What I’m saying is that biodynamic farming is a branch of the redemption business, the business of Easter. The point is not simply to provide nutritious foods, raise healthy animals, and behave in a “sustainable” manner. The point is to restore life (zoë rather than bios) to the organism of the farm. This restoration is not the work of the farmer, however. The work of restoration is the province of the blood of Christ.

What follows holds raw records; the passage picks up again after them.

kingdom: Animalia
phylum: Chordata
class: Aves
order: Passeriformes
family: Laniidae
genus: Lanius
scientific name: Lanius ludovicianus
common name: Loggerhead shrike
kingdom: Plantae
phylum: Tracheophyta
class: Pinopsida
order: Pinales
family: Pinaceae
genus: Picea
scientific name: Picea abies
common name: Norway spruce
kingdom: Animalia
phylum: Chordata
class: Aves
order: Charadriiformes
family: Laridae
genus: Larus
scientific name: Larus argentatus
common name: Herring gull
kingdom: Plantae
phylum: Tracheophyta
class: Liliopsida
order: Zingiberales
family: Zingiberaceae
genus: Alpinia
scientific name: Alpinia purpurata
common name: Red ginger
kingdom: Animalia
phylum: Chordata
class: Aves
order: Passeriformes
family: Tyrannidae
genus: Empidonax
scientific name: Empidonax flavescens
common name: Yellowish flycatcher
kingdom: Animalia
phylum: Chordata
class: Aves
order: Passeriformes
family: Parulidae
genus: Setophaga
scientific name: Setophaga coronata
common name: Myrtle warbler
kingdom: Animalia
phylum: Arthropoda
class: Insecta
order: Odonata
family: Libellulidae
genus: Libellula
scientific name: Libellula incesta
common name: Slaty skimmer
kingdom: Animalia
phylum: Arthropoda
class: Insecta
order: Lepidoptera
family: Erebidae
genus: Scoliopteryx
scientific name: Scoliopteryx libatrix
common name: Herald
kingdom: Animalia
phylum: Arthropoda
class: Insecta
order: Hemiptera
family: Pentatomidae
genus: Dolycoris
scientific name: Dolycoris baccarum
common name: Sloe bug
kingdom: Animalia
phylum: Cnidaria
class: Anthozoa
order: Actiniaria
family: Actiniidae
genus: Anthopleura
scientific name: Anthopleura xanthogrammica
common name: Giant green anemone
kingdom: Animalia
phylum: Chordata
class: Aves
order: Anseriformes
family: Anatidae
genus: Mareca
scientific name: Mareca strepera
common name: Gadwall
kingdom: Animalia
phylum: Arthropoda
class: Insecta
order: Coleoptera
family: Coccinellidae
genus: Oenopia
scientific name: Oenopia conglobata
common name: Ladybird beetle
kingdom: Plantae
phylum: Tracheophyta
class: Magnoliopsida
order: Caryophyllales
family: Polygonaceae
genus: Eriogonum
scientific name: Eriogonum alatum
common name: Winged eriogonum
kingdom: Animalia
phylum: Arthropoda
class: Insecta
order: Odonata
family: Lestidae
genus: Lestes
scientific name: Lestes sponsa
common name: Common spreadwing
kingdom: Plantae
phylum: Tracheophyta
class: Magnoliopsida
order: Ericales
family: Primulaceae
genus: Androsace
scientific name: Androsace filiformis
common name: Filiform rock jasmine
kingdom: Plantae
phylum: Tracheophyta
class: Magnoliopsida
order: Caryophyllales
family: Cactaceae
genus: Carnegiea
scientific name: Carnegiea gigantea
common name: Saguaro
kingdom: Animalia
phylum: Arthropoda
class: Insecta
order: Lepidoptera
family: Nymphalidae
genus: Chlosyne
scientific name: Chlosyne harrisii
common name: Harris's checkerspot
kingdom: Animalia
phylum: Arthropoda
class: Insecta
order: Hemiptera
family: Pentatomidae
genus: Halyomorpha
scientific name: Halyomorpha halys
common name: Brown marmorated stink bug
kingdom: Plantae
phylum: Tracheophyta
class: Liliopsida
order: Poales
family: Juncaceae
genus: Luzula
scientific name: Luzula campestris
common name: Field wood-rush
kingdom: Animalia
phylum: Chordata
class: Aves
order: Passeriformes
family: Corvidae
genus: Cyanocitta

I realize that what I profess here might strike some as weird. But I think those kinds of perceptions are really inimical to a truly Christian epistemology. The earth, as the Russian Orthodox theologian Sergius Bulgakov argued, contains a mystical (yet ultimately scientific) significance due to the blood that flowed on Golgotha. The earth, he says, is the Holy Grail:

The whole world is the Holy Grail, for it has received into itself and contains Christ’s precious blood and water. The whole world is the chalice of Christ’s blood and water; the whole world partook of them in communion at the hour of Christ’s death. And the whole world hides the blood and water within itself. A drop of Christ’s blood dripped upon Adam’s head redeemed Adam, but also all the blood and water of Christ that flowed forth into the world sanctified the world. The blood and water made the world a place of the presence of Christ’s power, prepared for the world for its future transfiguration, for the meeting with Christ come in glory…. The world has become Christ, for it is the holy chalice, the Holy Grail.

The biodynamic farmer, then, participates in serving this chalice; and, thereby, the vocation of the farmer becomes a kind of priesthood: a priesthood, like the sacramental one, that doesn’t make any sense without the presence of Easter.